Top of INFORMATION SUPPLIED
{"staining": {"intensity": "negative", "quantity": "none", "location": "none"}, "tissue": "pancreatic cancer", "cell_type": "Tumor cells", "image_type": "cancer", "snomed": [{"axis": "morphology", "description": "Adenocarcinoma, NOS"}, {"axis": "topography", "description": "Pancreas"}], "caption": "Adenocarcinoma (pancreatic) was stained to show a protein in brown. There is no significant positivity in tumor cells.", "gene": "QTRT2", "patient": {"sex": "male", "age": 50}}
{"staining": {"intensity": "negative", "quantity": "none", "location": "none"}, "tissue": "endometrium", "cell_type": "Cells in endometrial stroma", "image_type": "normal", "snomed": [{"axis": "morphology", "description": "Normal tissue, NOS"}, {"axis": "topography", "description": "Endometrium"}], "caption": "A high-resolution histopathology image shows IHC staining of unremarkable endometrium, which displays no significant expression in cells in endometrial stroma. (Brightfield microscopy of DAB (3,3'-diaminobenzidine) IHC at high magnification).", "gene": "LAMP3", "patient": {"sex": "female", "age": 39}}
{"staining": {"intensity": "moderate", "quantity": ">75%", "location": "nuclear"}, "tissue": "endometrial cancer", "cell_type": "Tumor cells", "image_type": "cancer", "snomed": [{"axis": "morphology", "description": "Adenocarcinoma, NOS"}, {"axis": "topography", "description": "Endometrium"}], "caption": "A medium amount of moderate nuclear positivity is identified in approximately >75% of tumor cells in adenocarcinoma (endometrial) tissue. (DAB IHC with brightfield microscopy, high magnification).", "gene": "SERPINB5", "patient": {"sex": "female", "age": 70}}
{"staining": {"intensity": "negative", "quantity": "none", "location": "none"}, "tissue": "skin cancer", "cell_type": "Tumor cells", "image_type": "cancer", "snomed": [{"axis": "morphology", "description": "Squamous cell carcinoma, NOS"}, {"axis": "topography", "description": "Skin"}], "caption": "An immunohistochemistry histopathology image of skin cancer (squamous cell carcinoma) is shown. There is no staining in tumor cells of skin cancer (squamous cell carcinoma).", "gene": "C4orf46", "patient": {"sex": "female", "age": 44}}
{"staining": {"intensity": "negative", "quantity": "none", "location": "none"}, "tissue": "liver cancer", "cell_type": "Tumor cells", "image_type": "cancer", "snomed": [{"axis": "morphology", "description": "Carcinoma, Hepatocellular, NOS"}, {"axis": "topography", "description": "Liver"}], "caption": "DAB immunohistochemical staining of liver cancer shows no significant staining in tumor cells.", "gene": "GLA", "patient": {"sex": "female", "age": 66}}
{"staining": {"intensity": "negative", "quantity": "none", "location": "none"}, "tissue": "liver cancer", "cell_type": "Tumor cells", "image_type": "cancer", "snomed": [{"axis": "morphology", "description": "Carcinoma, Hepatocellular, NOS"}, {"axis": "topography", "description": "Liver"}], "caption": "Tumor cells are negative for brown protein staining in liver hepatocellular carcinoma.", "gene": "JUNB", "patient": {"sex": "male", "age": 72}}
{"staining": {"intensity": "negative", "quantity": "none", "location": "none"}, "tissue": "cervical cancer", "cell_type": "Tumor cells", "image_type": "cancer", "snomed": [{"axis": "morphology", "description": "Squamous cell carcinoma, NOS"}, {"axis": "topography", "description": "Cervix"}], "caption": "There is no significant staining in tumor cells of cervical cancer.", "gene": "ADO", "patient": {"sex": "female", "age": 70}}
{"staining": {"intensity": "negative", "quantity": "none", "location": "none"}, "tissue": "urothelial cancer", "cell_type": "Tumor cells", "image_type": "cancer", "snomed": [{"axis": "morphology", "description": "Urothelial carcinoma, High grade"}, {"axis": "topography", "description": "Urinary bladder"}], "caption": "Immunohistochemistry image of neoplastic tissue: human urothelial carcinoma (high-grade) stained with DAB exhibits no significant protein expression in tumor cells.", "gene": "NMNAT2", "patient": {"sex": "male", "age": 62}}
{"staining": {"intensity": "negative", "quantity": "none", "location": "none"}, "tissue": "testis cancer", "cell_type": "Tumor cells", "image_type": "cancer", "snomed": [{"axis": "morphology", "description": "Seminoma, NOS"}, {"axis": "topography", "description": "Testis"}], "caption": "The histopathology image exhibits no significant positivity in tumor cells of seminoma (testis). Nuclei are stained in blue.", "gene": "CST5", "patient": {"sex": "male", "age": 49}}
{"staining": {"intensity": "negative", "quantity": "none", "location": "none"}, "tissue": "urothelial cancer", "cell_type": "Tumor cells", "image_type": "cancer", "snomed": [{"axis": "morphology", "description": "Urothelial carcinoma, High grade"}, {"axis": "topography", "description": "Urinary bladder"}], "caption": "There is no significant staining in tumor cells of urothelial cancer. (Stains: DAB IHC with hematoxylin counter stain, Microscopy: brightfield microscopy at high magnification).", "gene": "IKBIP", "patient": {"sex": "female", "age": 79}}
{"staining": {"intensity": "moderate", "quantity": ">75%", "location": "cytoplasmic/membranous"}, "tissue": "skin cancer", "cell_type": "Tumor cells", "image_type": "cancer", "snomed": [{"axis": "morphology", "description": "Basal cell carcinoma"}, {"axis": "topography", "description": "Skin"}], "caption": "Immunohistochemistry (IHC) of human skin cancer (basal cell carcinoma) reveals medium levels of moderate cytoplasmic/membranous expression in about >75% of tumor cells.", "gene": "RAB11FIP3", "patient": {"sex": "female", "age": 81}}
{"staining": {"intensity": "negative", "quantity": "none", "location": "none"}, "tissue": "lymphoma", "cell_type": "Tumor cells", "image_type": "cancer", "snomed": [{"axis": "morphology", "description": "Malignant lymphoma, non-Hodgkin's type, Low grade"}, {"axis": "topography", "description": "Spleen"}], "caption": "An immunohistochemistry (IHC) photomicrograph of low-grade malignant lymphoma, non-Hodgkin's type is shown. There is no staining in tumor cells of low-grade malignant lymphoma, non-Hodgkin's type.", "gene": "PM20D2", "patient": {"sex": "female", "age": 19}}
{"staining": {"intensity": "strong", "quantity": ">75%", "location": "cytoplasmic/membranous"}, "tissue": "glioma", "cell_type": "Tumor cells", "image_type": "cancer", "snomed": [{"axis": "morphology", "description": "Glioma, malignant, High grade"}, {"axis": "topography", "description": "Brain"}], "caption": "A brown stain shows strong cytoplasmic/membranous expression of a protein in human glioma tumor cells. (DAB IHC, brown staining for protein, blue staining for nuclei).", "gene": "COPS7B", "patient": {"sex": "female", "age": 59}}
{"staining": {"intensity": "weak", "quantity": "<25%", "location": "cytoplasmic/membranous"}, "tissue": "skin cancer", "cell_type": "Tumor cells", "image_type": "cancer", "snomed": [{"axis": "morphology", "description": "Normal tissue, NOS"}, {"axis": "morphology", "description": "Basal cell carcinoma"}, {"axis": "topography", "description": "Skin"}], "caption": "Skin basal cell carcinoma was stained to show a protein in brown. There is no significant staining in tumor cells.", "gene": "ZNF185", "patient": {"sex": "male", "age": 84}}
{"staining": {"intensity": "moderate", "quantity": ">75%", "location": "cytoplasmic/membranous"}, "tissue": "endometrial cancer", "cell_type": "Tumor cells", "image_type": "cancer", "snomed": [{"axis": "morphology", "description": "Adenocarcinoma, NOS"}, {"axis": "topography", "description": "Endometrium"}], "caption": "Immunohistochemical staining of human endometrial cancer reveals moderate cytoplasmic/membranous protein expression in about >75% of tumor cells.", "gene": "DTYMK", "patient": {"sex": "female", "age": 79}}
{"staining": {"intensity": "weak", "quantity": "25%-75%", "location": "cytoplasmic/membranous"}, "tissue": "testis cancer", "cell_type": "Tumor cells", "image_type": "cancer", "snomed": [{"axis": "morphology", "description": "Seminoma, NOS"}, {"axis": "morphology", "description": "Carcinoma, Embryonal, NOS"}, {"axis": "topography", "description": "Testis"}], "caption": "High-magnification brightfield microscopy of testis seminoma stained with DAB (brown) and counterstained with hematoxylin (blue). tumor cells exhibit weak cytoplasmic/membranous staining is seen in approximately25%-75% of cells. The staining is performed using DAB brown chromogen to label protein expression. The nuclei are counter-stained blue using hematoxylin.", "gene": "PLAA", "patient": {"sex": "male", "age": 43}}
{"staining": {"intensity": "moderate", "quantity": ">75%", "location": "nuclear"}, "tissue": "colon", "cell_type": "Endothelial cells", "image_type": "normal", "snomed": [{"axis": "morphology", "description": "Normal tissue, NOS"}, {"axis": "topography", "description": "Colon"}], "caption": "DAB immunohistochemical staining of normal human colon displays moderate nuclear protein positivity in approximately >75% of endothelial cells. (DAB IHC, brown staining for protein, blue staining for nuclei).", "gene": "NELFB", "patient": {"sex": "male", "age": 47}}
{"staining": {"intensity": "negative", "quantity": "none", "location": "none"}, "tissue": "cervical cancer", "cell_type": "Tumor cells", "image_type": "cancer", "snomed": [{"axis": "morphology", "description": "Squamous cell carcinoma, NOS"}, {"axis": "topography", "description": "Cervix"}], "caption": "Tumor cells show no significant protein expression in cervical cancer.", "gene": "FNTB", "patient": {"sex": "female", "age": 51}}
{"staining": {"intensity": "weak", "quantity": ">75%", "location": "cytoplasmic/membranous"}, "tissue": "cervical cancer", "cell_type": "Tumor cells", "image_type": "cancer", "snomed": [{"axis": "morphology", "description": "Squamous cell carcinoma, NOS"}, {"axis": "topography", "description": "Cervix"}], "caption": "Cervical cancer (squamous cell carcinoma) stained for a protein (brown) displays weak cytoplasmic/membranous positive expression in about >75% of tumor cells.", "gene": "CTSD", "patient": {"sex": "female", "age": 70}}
Bottom of INFORMATION SUPPLIED
TASK BRIEF >> Which lines of the records above contain the word "histopathology"? Report each one in full.

SOLUTION FOR THIS PROBLEM >>
{"staining": {"intensity": "negative", "quantity": "none", "location": "none"}, "tissue": "endometrium", "cell_type": "Cells in endometrial stroma", "image_type": "normal", "snomed": [{"axis": "morphology", "description": "Normal tissue, NOS"}, {"axis": "topography", "description": "Endometrium"}], "caption": "A high-resolution histopathology image shows IHC staining of unremarkable endometrium, which displays no significant expression in cells in endometrial stroma. (Brightfield microscopy of DAB (3,3'-diaminobenzidine) IHC at high magnification).", "gene": "LAMP3", "patient": {"sex": "female", "age": 39}}
{"staining": {"intensity": "negative", "quantity": "none", "location": "none"}, "tissue": "skin cancer", "cell_type": "Tumor cells", "image_type": "cancer", "snomed": [{"axis": "morphology", "description": "Squamous cell carcinoma, NOS"}, {"axis": "topography", "description": "Skin"}], "caption": "An immunohistochemistry histopathology image of skin cancer (squamous cell carcinoma) is shown. There is no staining in tumor cells of skin cancer (squamous cell carcinoma).", "gene": "C4orf46", "patient": {"sex": "female", "age": 44}}
{"staining": {"intensity": "negative", "quantity": "none", "location": "none"}, "tissue": "testis cancer", "cell_type": "Tumor cells", "image_type": "cancer", "snomed": [{"axis": "morphology", "description": "Seminoma, NOS"}, {"axis": "topography", "description": "Testis"}], "caption": "The histopathology image exhibits no significant positivity in tumor cells of seminoma (testis). Nuclei are stained in blue.", "gene": "CST5", "patient": {"sex": "male", "age": 49}}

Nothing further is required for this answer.